-- START Document passage --

Creating a Cute Custom Character with Stable Diffusion and Dreambooth

Greg Schoeninger

8/1/2023

Introduction

Stable Diffusion is an incredible open-source tool for fast, effective generation of novel images across a wide variety of domains. Despite its power and convenience, it can struggle to create consistent, identifiable characters in specific styles.

At Oxen, we’re firm believers in the power of enhancing foundational models with domain-specific data. In this tutorial, we’ll use an Oxen repository and the Dreambooth fine-tuning technique to create a Stable Diffusion variant that can consistently reproduce cute, fluffy cartoon oxen like the one currently hanging out on our 404 page.

The 404 Not Found page for oxen.ai, showing a cute cartoon ox

Why fine-tune?

While improvements in prompting can mitigate Stable Diffusion's limitations to some extent, it is almost always a better bet to fine-tune the model with your own data. Here are a few reasons why:

No amount of clever prompting can lead the neural network to generate things it hasn’t seen enough of in its training data. We’re pretty confident there wasn’t a preponderance of fluffy cartoon oxen in Stable Diffusion’s training data, which leads to the lackluster baseline results we’ll show below. It’s much easier for us to provide this information to the model directly than to wait and hope that a future version of Stable Diffusion will somehow find and include precisely the data we’re looking for.
If you train or fine-tune open source models with your own data rather than remaining beholden to third-party services, you can embed the model directly into your application. This will likely save you money over purchasing credits to existing providers, and eliminate your dependency on a vendor that could change its API / pricing or stop operating at any time.

-- END Document passage --
-- START Dataset content --

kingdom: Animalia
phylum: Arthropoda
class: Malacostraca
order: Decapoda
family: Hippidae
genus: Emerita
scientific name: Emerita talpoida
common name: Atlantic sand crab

-- END Dataset content --
-- START Dataset content --

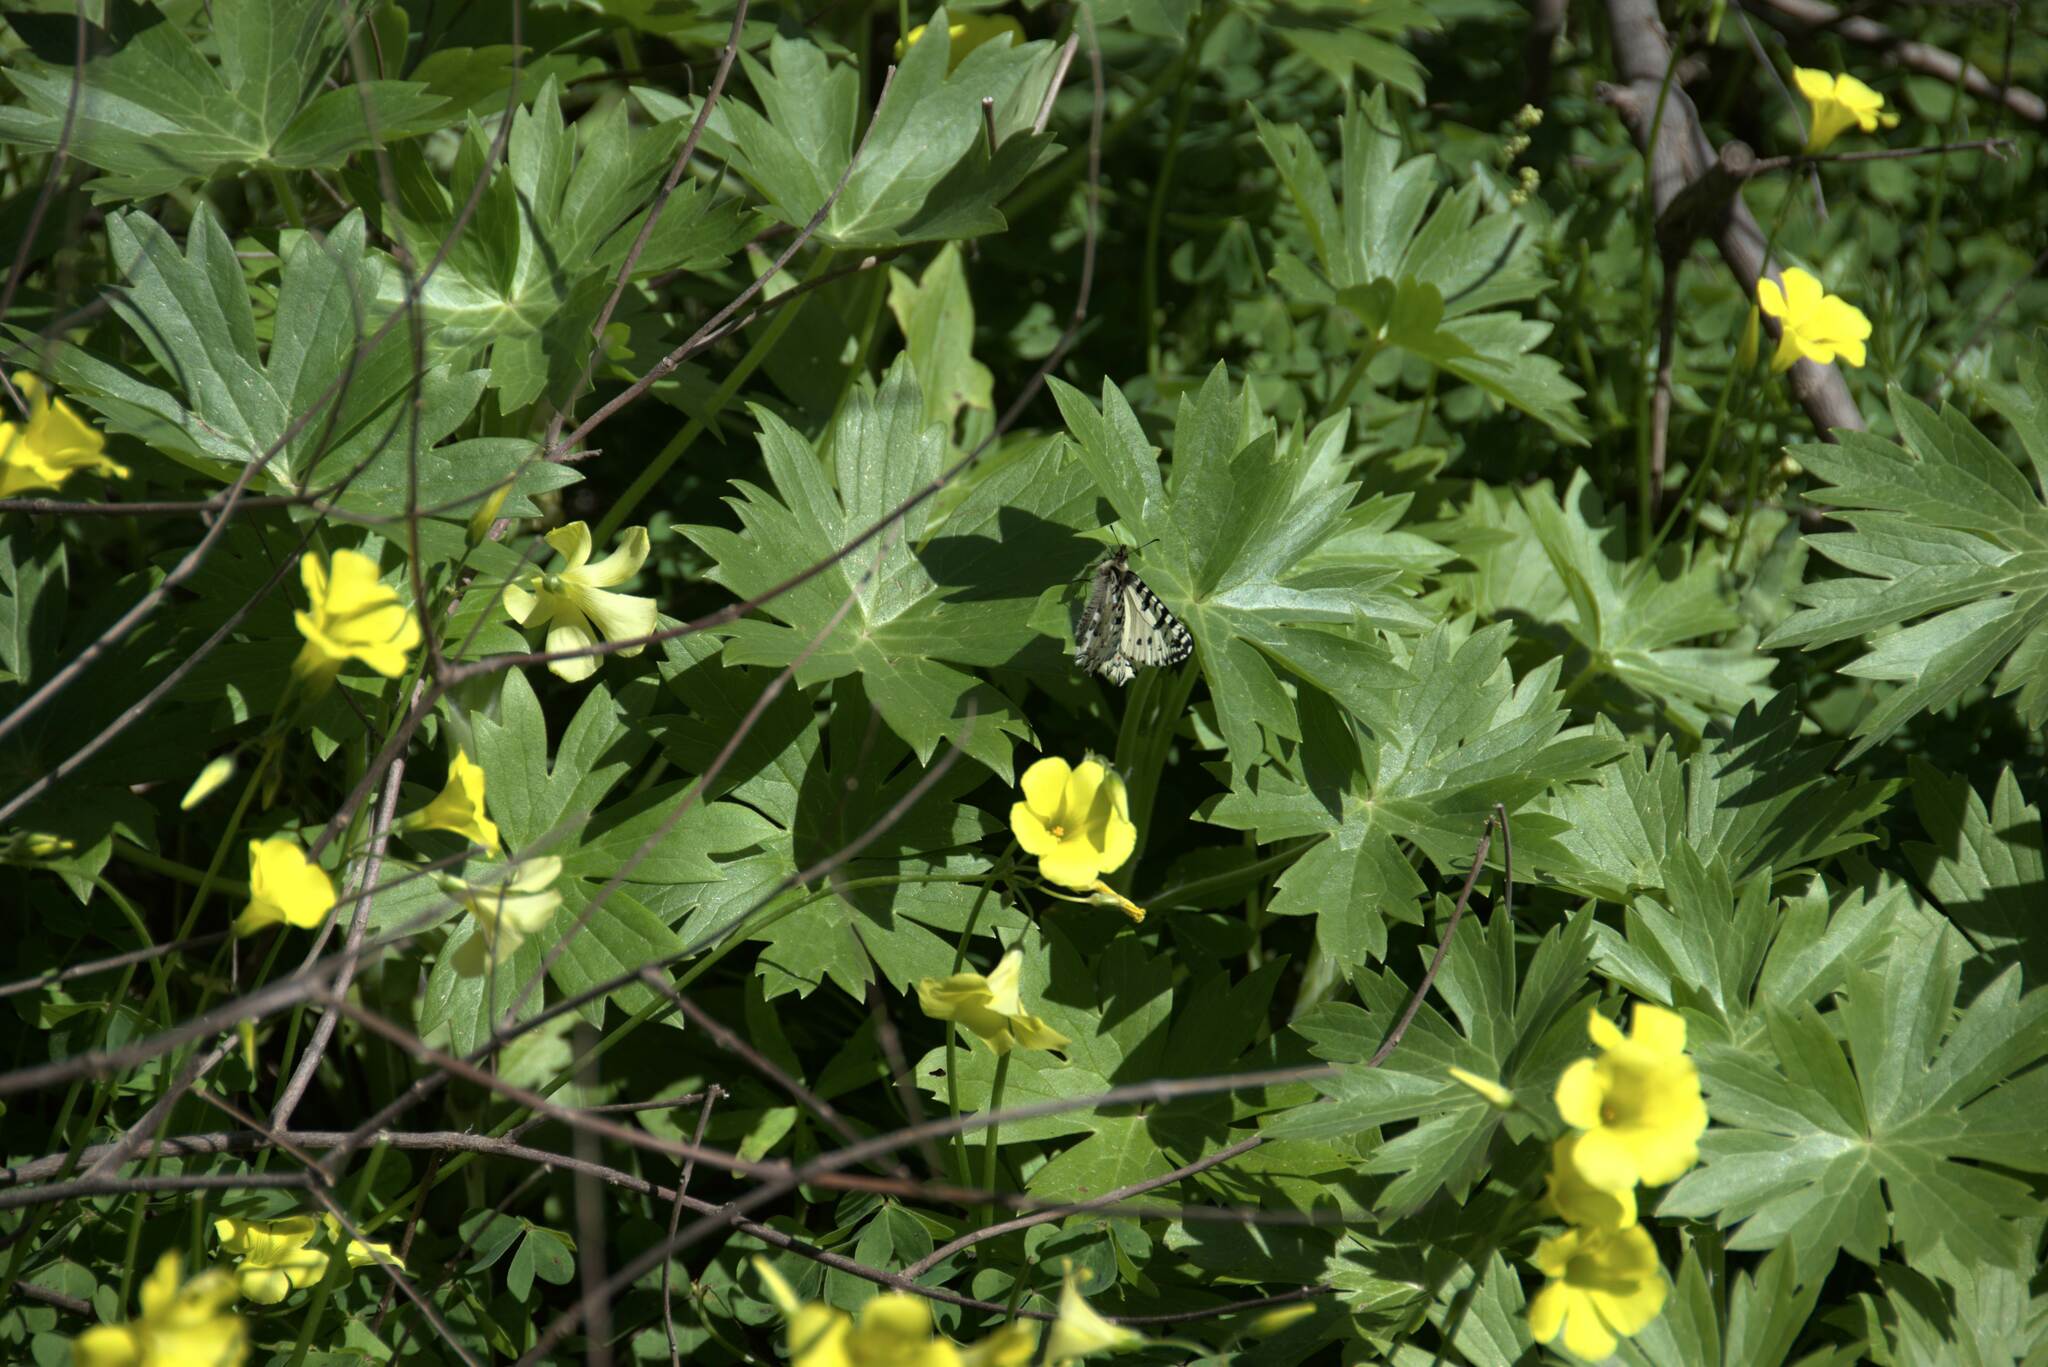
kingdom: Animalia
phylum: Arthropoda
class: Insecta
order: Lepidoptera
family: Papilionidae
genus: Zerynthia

-- END Dataset content --
-- START Dataset content --

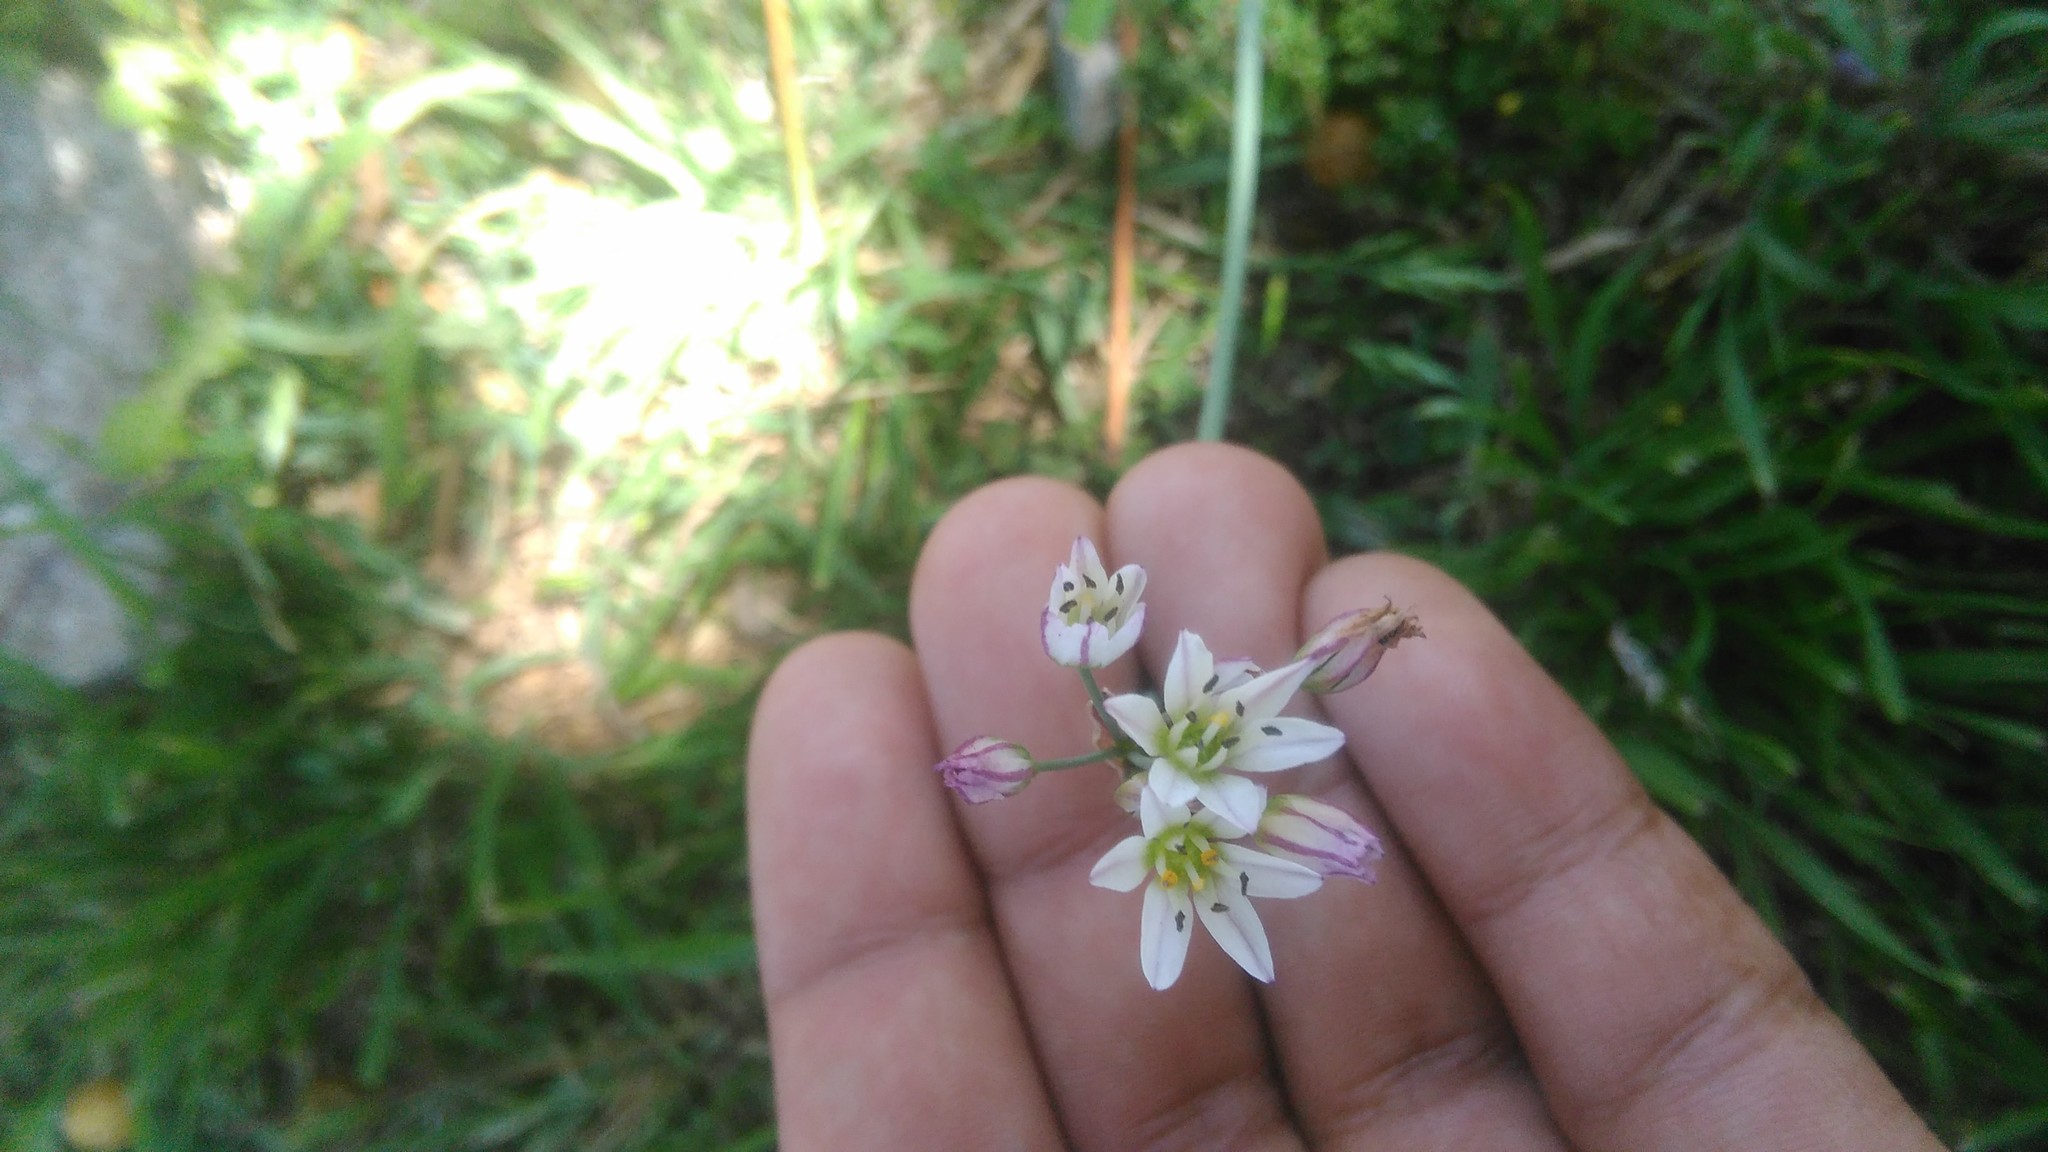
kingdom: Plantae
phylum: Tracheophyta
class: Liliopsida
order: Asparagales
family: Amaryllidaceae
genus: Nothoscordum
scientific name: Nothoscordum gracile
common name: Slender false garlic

-- END Dataset content --

◆ **Work to do**:
a - Summarize the Stable Diffusion fine-tuning tutorial in two sentences.
b - Render this sentence from the Stable Diffusion fine-tuning tutorial in Spanish: "It’s much easier for us to provide this information to the model directly than to wait and hope that a future version of Stable Diffusion will somehow find and include precisely the data we’re looking for."
c - Carry the Stable Diffusion fine-tuning tutorial forward from its last sentence.

◆ **Answers**:
a - Stable Diffusion is a powerful open-source image generator that can struggle to produce consistent characters in specific styles, so the tutorial uses an Oxen repository and the Dreambooth technique to fine-tune it to reliably reproduce cute, fluffy cartoon oxen. Fine-tuning is preferred over prompting because no prompt can make the model generate what it hasn't seen enough of in training, and owning a fine-tuned open-source model lets you embed it in your application, likely saving money and removing dependence on a vendor.

b - Es mucho más fácil para nosotros proporcionar esta información directamente al modelo que esperar y confiar en que una versión futura de Stable Diffusion de algún modo encuentre e incluya precisamente los datos que buscamos.

c -
Fine-tuning with your own proprietary data allows you to gain a competitive advantage that you can’t access with prompting alone. If your IP relies solely on the specific way you prompt a publicly accessible model, it’s much easier for competitors to replicate your results!

Fine-tuning new tokens

Dreambooth excels at teaching models new tokens which weren't present in the original training data. This makes it perfect for generating novel, named characters—we'll use this to teach a base Stable Diffusion model to recognize and produce images of "the oxenai ox", our company mascot-to-be.

Here's a quick preview of the results we'll be able to achieve with only a few minutes of training on only six images.

These are some pretty exciting results, both in the increased coherence and consistency of the generated images, and the ease with which we could teach the model to recognize "the oxenai ox" as a specific token. Let's get started!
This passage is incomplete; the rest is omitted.